* _Problem statement_
Report each line of the entries that includes "elements" by copying it.

• • • • • • •

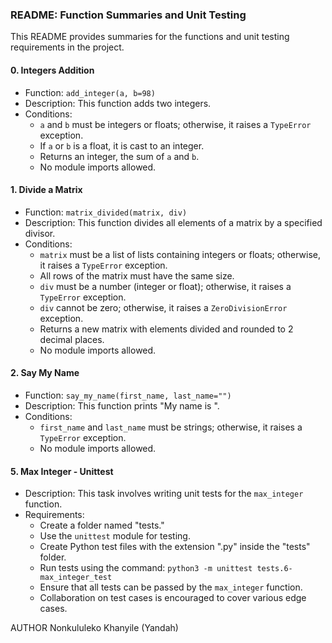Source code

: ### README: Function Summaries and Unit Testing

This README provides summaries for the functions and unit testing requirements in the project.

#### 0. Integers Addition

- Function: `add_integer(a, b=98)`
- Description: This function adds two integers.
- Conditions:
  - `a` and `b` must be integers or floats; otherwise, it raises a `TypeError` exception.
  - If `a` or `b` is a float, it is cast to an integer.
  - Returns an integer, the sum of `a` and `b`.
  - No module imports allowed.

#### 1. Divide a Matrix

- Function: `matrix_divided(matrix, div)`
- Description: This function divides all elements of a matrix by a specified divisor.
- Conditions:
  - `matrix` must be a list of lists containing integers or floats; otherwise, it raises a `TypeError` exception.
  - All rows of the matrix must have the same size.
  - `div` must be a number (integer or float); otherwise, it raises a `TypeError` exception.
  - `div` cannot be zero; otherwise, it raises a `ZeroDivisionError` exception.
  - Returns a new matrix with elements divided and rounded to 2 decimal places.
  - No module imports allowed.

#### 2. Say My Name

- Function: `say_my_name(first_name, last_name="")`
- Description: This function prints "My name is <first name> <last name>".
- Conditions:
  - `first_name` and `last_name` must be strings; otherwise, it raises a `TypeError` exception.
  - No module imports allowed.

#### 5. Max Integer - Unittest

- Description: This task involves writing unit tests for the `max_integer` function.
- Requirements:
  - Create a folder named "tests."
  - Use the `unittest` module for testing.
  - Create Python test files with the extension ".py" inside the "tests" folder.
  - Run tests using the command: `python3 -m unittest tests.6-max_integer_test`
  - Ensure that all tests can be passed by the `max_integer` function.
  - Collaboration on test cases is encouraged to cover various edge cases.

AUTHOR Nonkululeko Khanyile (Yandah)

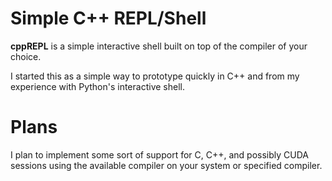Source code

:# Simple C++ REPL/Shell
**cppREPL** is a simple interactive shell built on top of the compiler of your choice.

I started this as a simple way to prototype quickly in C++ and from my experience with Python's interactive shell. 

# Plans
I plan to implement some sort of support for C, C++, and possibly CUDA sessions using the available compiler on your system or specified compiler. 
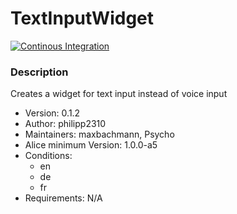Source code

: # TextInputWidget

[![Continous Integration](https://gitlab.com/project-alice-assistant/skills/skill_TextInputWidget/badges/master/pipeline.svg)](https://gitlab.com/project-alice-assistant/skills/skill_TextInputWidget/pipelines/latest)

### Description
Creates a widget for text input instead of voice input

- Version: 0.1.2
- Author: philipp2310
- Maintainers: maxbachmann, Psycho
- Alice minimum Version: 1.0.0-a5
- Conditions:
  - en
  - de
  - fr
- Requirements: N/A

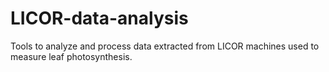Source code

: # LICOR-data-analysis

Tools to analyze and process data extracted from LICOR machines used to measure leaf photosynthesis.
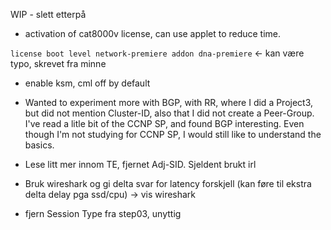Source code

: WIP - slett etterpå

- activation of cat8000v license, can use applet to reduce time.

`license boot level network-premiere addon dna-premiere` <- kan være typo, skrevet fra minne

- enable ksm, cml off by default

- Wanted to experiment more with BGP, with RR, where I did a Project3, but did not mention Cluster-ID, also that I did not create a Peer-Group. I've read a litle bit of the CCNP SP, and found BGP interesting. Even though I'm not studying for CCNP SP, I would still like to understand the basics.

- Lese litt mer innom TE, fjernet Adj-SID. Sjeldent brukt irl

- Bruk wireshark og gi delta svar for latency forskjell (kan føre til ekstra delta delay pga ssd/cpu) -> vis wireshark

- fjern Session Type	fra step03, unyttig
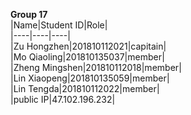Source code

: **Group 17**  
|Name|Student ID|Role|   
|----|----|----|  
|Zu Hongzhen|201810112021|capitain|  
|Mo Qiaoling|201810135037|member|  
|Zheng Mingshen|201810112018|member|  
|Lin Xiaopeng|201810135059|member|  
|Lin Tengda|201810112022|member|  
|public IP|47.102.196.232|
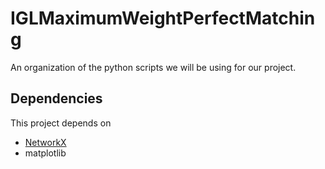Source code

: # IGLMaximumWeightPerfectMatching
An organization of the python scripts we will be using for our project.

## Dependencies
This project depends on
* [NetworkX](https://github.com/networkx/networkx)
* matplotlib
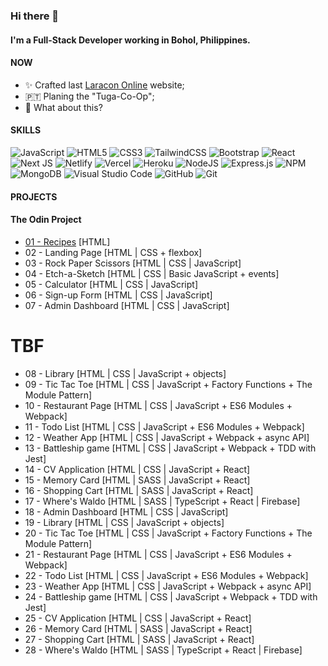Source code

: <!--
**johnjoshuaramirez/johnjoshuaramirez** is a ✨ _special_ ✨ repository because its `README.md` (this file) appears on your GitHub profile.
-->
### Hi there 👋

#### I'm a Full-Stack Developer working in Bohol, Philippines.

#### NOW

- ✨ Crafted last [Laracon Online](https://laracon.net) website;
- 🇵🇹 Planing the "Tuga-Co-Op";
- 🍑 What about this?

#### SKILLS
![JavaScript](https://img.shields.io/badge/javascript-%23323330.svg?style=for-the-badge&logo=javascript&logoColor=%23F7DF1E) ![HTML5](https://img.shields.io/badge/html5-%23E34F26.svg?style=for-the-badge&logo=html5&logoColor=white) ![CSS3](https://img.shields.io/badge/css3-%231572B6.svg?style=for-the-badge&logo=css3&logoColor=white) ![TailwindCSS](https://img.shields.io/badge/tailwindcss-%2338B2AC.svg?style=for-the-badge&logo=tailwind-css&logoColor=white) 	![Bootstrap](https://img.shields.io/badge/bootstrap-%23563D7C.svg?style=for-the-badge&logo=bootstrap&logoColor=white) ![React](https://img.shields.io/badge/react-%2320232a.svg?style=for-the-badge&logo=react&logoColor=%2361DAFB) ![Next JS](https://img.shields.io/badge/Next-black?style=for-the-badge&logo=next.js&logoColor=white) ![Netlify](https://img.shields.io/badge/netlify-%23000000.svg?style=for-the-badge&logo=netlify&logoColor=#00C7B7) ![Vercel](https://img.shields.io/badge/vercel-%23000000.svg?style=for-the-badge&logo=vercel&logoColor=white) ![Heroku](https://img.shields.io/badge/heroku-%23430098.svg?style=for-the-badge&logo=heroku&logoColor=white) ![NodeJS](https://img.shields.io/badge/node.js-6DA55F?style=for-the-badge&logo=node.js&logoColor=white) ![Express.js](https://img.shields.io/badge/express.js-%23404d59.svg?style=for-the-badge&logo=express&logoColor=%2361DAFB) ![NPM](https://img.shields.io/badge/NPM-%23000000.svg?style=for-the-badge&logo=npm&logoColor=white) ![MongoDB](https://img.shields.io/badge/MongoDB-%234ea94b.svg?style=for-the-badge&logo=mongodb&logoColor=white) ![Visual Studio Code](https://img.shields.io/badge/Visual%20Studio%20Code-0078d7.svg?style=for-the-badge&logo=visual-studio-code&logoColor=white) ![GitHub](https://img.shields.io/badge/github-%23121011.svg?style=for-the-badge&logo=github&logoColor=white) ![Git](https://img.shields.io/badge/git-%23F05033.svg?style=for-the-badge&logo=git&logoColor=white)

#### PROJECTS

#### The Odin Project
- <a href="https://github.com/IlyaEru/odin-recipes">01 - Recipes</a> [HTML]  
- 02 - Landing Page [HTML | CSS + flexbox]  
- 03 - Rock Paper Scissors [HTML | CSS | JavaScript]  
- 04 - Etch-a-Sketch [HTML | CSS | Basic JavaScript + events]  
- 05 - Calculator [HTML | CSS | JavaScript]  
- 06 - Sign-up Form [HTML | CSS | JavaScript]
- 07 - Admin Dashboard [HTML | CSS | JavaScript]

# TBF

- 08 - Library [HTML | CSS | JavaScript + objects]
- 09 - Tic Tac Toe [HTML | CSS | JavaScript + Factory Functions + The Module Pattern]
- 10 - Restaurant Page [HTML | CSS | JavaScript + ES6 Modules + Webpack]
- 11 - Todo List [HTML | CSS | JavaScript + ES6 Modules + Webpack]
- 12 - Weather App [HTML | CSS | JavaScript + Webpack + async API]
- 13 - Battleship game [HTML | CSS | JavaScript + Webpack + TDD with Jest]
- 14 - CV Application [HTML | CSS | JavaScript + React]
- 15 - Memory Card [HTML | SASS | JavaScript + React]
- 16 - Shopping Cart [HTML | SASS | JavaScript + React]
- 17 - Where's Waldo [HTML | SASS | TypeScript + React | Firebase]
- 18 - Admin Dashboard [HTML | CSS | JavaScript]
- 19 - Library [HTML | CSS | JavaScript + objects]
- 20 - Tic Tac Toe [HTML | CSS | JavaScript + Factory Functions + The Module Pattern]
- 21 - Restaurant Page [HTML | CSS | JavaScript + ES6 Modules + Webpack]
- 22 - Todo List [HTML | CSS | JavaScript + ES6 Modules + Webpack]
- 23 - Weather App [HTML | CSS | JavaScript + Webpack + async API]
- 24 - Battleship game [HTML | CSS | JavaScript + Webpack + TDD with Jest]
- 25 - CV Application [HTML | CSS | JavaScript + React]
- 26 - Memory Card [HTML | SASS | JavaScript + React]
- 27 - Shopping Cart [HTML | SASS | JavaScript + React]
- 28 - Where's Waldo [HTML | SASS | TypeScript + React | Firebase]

• • • • • • •

* _Solution to this exercise_
- Description: This function divides all elements of a matrix by a specified divisor.
  - Returns a new matrix with elements divided and rounded to 2 decimal places.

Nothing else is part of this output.